(176h) Metabolomics-Based Assessment of Aquatic Animal Health
AIChE Annual Meeting
2013
2013 AIChE Annual Meeting
Food, Pharmaceutical & Bioengineering Division
Experimental Approaches in Systems Biology
Monday, November 4, 2013 - 5:21pm to 5:39pm
Veterinary care and monitoring of aquatic animals faces many obvious limitations, from difficulties identifying symptoms to limits on knowledge of the molecular and biochemical indicators of disease. The most common diagnostic approaches include observable phenotypes and traditional clinical chemistry assays, with only the most basic measures in those assays well-characterized for any given species. Metabolomics (system-wide measurement of the levels of small-molecule biochemical intermediates) is a promising, yet underexploited, method to advance our understanding of a variety of species-specific maladies, as well as our ability to monitor and diagnose aquatic animal health. The systems-scale and potentially untargeted nature of metabolomics makes it ideal to identify biomarkers in the understudied area of aquatic animal health, enabling earlier intervention whether in the field or in captivity.
Here, we present our work in two different aquatic animal systems: the bottlenose dolphin (Tursiops truncatus) and the Atlantic salmon (Salmo salar).
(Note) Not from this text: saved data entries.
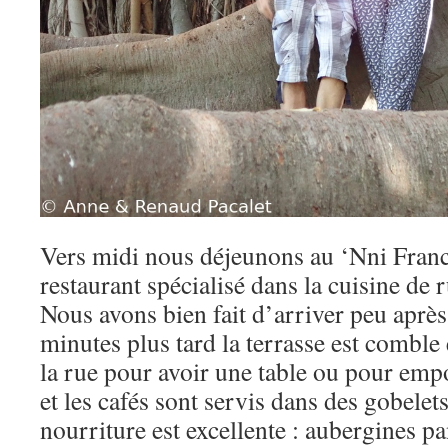
Vers midi nous déjeunons au ‘Nni Franc
restaurant spécialisé dans la cuisine de r
Nous avons bien fait d’arriver peu aprè
minutes plus tard la terrasse est comble 
la rue pour avoir une table ou pour emp
et les cafés sont servis dans des gobelet
nourriture est excellente : aubergines pa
We have studied the impact of pathogenic infections on each species (lobomycosis and furunculosis, respectively), and of inappetance due to salmon spawning, on the plasma metabolite profiles of the animals using two-dimensional gas chromatography coupled to mass spectrometry. In each case, we were able to differentiate between treatment and control groups of animals. These studies have provided significant novel biological insights into each system. In lobomycosis-infected dolphins, the accumulation of fatty acids and depletion of specific vitamin metabolites has suggested the existence of a previously-unexpected catabolic state in such animals. Our investigations of the metabolic impacts of spawning-induced inappetance in salmon – including changes in specific classes of fatty acids – suggest a distinct, but not dysfunctional, metabolic state in these animals, consistent with their natural life cycle. Taken together, our results suggest that metabolomics is a powerful tool to monitor, diagnose, and learn about aquatic animal health.